Doctor with 9 retractions loses lawsuit over work as expert witness

Cory Toth

A Canadian doctor with nine retractions due to misconduct has lost a court case seeking payment for an expert medical exam he performed in August 2014. The exam took place several months after his university found he had allowed a breach of research integrity in his lab and a month before news of the investigation and his departure from the school made national news in Canada.

On Dec. 5, Cory Toth, a former professor at the University of Calgary (U of C), appeared in an Edmonton, Alberta courtroom as the plaintiff in a lawsuit filed in Provincial Civil Court. The story was first reported by the Edmonton Journal.

Court documents, which we’ve made available here, show that in April 2016 Toth sued Western Medical Assessments (WMA) — the company that hired him to perform the exam, which was used in another case — and Michele Reeves — the lawyer who hired WMA. Toth alleged that he never received payment for his work and sought Can$2,000 (US$1,552) plus interest. In his claim, he said that despite the U of C finding:

my standing as a physician to perform any medicolegal assessments or any patient assessment was never held in question.

But the defendants disputed Toth’s claim and both countersued. WMA said it never would have let him to perform the exam had it known about the U of C finding, issued in March 2014, and that it suffered reputational damages of Can$5,000. WMA CEO Roger Hodkinson told Retraction Watch they’d used Toth as a medical expert before:

He had excellent neurology opinions. But there’s a huge difference between being a competent physician with an ability to practice medicine and being an expert with credibility before the court. He didn’t understand that distinction.

Reeves said she was forced to hire another medical expert — at a cost of Can$2,500 — after news of Toth’s research integrity problems broke on Sept. 8, 2014.

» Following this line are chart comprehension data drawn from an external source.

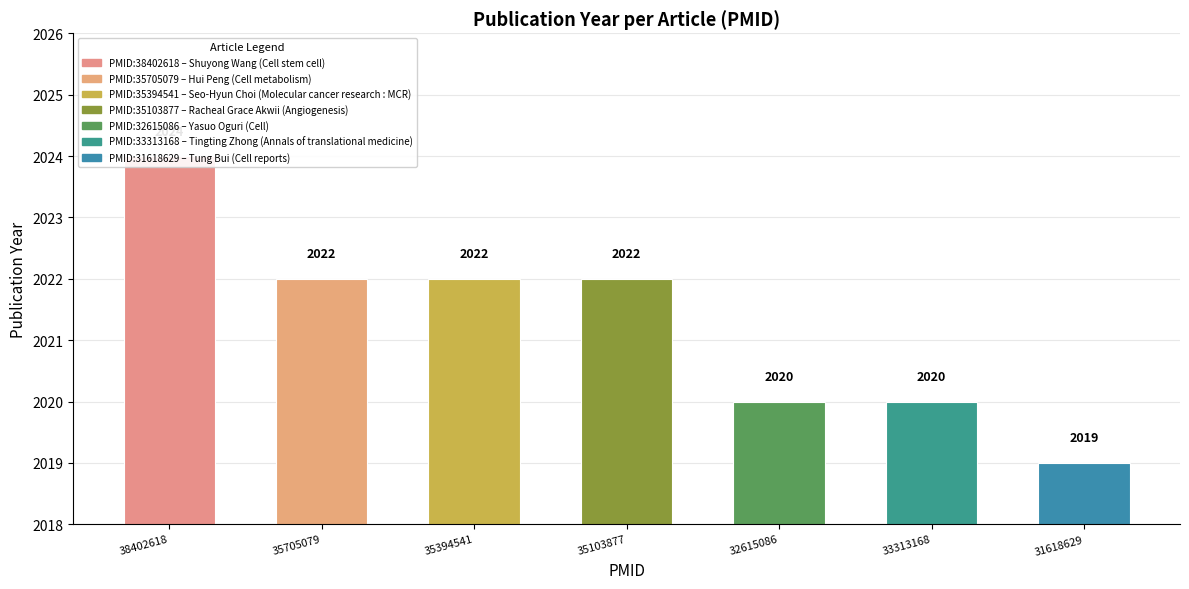

What is the sum of all values?

14149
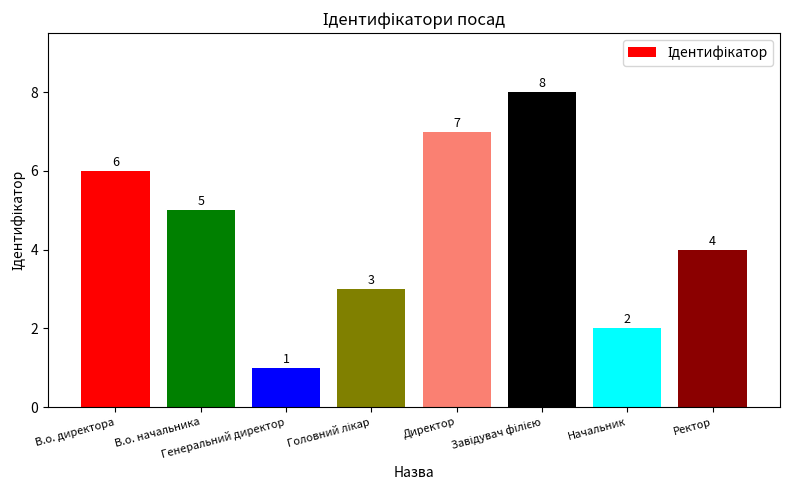

Reading left to right, what are all the values shown in this chart?

6	5	1	3	7	8	2	4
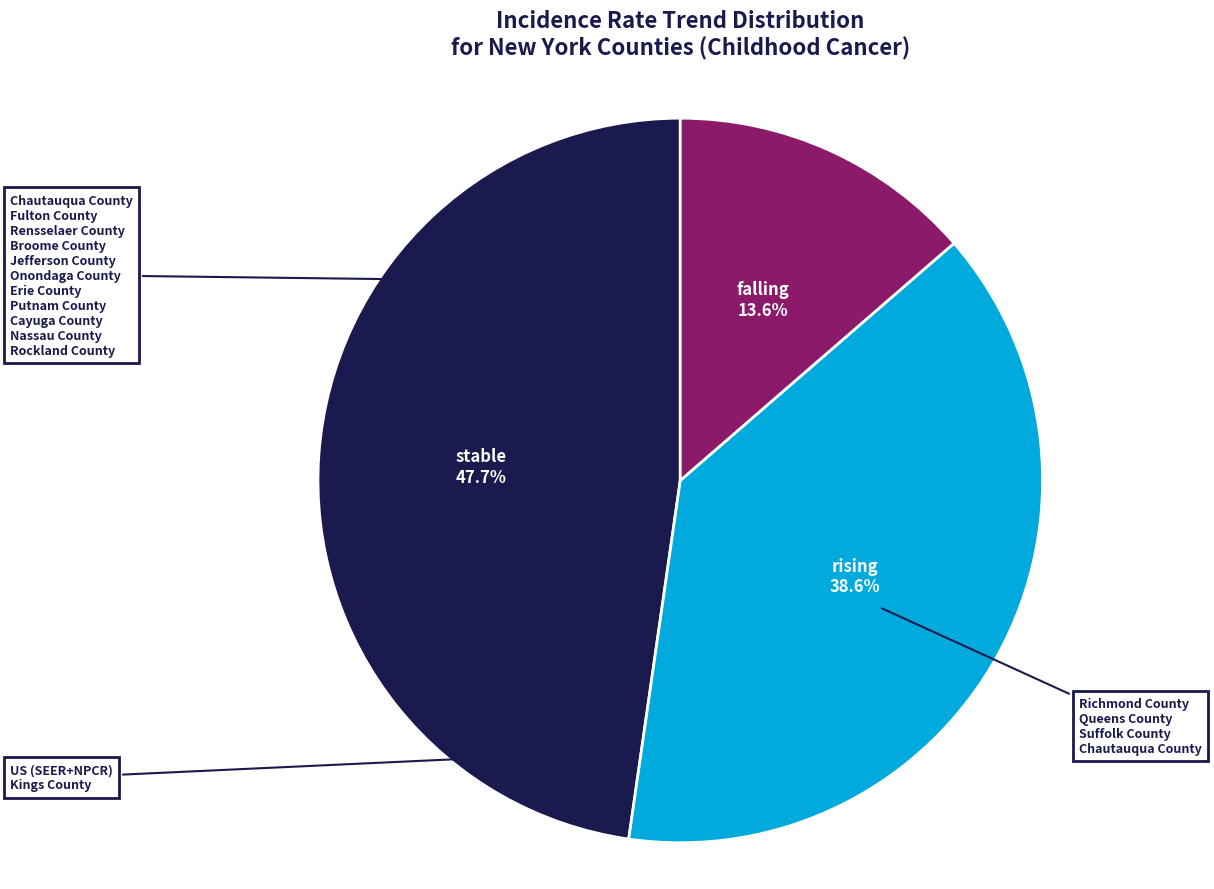

To the nearest percent, what percentage of the pie is falling?

14%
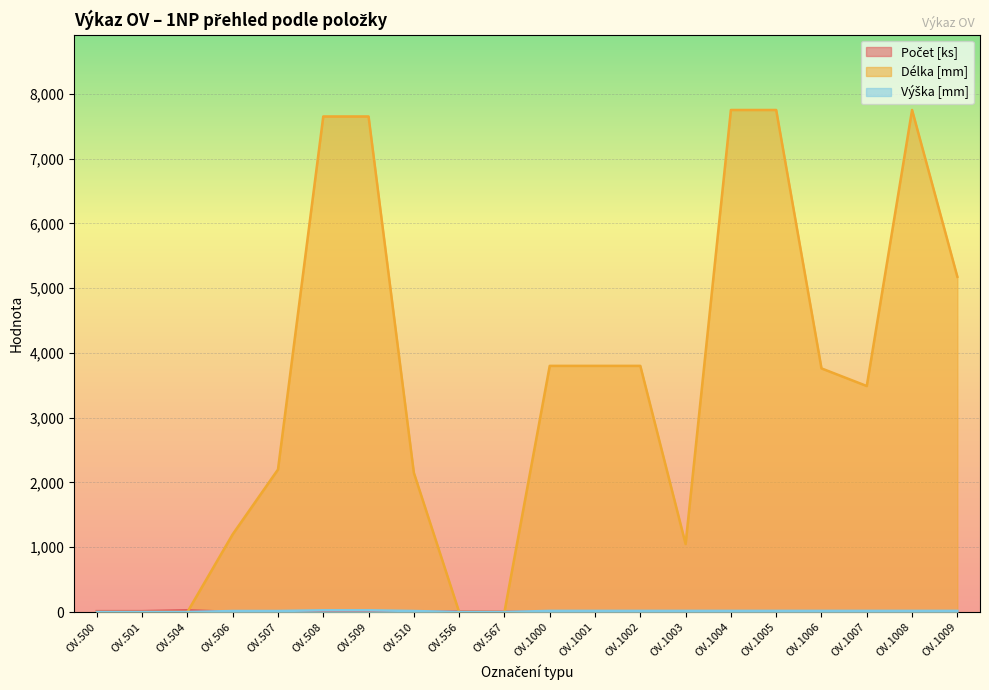

Which category has the lowest value in the Délka [mm] series?

OV.500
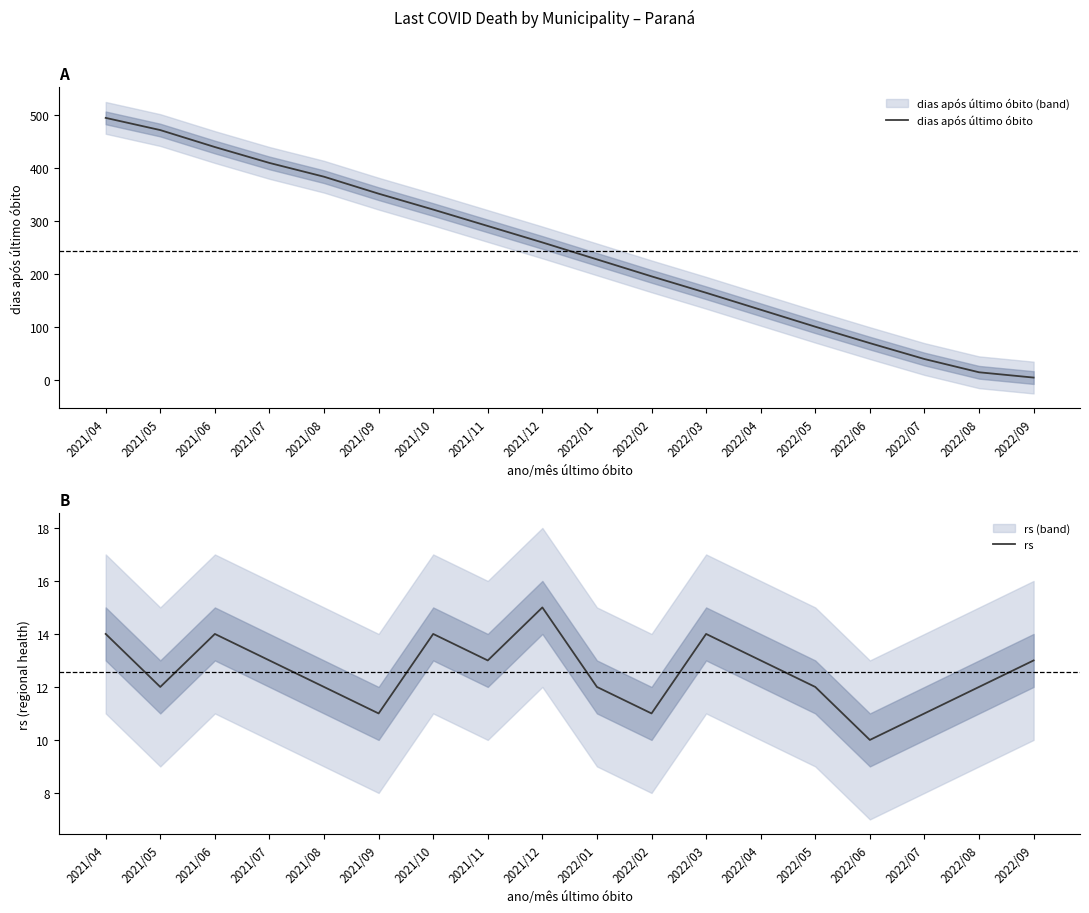

Reading left to right, what are all the values shown in this chart?

dias após último óbito: 2021/04=495	2021/05=472	2021/06=440	2021/07=410	2021/08=384	2021/09=352	2021/10=322	2021/11=291	2021/12=260	2022/01=228	2022/02=196	2022/03=165	2022/04=133	2022/05=101	2022/06=70	2022/07=40	2022/08=15	2022/09=5
rs: 2021/04=14	2021/05=12	2021/06=14	2021/07=13	2021/08=12	2021/09=11	2021/10=14	2021/11=13	2021/12=15	2022/01=12	2022/02=11	2022/03=14	2022/04=13	2022/05=12	2022/06=10	2022/07=11	2022/08=12	2022/09=13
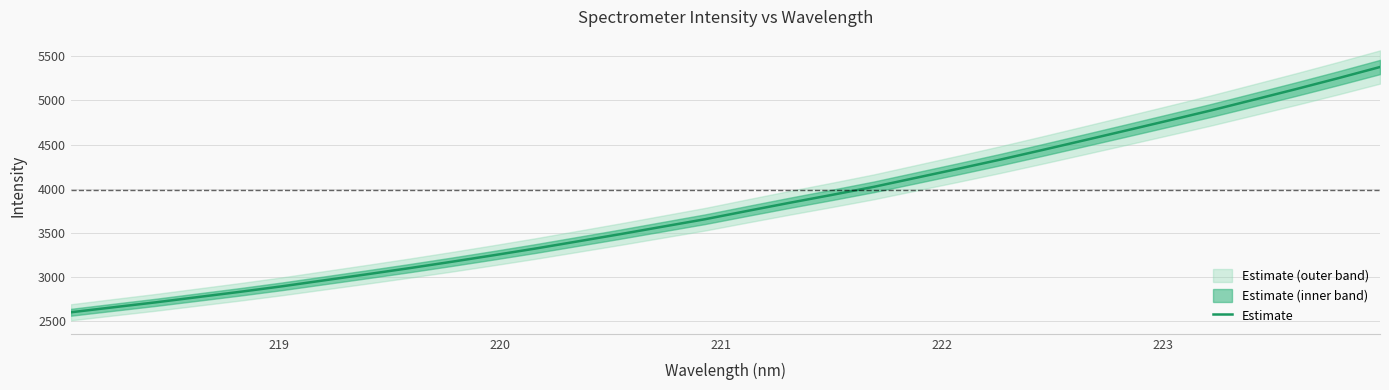

What is the lowest value of the Estimate series?

2601.4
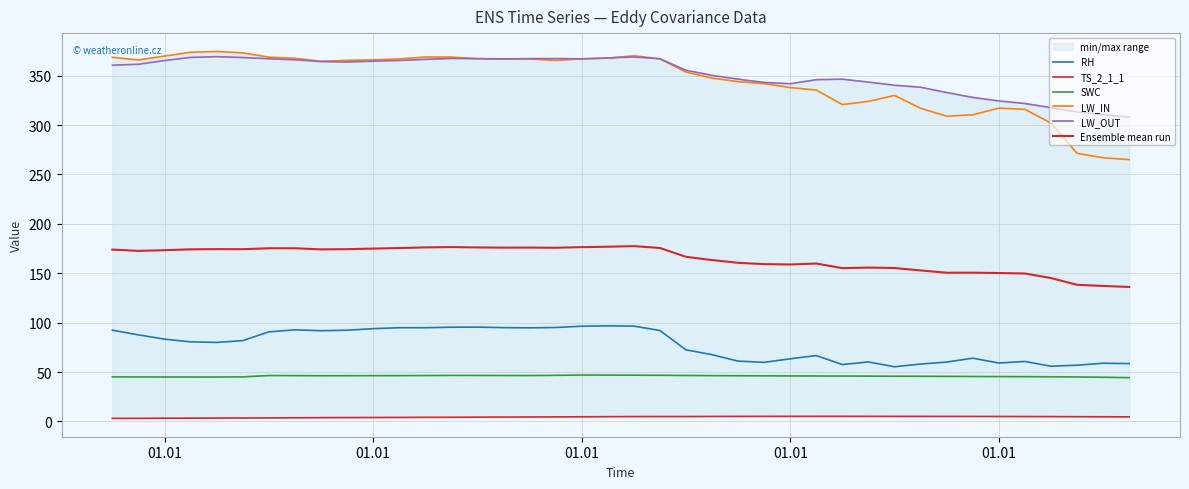

What is the average value of the Ensemble mean run series?

165.0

The story about the U of C finding and Toth’s subsequent departure from the university, published in Canada’s National Post, noted that comments written in response to our coverage of Toth’s retractions helped identify other questionable data in Toth’s papers, leading to the university’s investigation.

Toth did not respond to our request for comment.

In her dispute note, Reeves said that the National Post story came out just three days after she had submitted Toth’s expert report to the opposing counsel in her case. She said:

[Toth] knew or ought to have known his credibility would have been attacked successfully in cross-examination; and he knew or ought to have known he was not fit to be used as an expert and his report was useless, potentially harmful even.

WMA’s dispute note said Toth had an “ethical obligation” to disclose the U of C finding; had he done so, the company said it wouldn’t have chosen him to conduct the exam.

At trial, Reeves asked Judge Kalil Haymour to dismiss Toth’s claim. Haymour did so. Hodkinson, who was present in the courtroom, told us:

[Haymour] just stopped the proceedings and gave his opinion, which was that the civil claim was dismissed against both defendants.

In a judgement issued the same day, Haymour also dismissed both countersuits as well. Haymour did not elaborate on why he dismissed any of the suits, neither in the written order, nor at trial, Hodkinson told us.

Haymour also ordered Toth to pay Reeves Can$875 in costs and WMA to pay Toth Can$200, for travel costs Toth incurred when WMA cancelled an earlier trial date (Toth now lives in British Columbia.) The parties ultimately agreed that the costs would be settled if Toth paid Reeves Can$675.